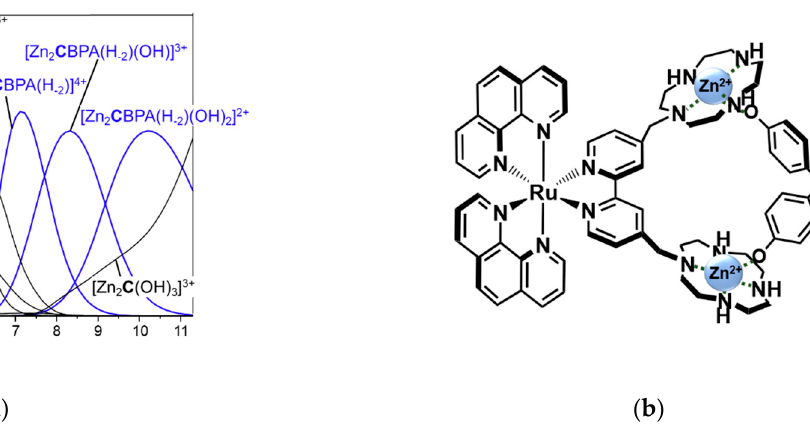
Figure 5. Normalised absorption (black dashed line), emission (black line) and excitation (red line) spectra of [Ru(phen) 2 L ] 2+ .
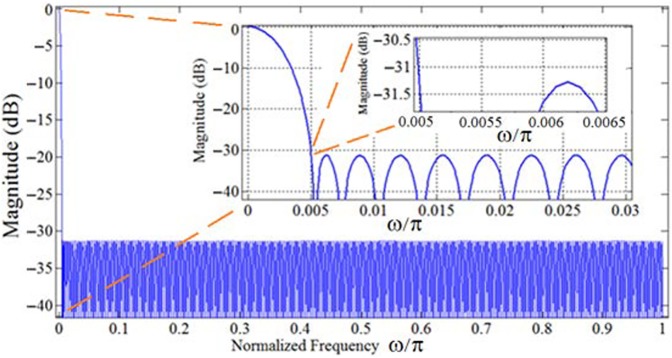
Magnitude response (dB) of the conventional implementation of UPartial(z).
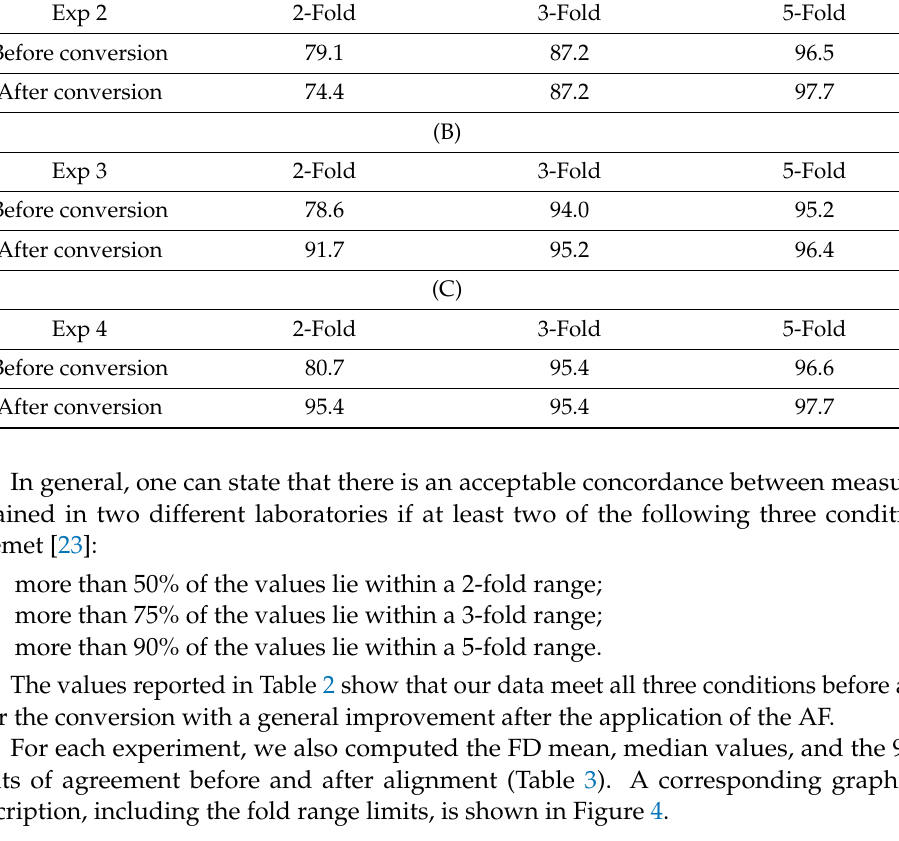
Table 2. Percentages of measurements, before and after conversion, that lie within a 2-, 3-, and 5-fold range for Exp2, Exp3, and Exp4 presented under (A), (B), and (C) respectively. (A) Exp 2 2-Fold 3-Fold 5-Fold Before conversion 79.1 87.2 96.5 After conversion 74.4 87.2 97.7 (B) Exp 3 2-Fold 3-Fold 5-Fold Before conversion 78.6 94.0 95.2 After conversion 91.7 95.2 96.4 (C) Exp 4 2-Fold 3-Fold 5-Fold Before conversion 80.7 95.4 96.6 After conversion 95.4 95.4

[WHAT YOU HAVE TO DO]
After locating the line that contains "Magnitude response (dB)", output it and all later lines through the end of the material exactly, leaving out pictures.

[ANSWER FOR THIS EXERCISE]
Magnitude response (dB) of the conventional implementation of UPartial(z).
Table 2. Percentages of measurements, before and after conversion, that lie within a 2-, 3-, and 5-fold range for Exp2, Exp3, and Exp4 presented under (A), (B), and (C) respectively. (A) Exp 2 2-Fold 3-Fold 5-Fold Before conversion 79.1 87.2 96.5 After conversion 74.4 87.2 97.7 (B) Exp 3 2-Fold 3-Fold 5-Fold Before conversion 78.6 94.0 95.2 After conversion 91.7 95.2 96.4 (C) Exp 4 2-Fold 3-Fold 5-Fold Before conversion 80.7 95.4 96.6 After conversion 95.4 95.4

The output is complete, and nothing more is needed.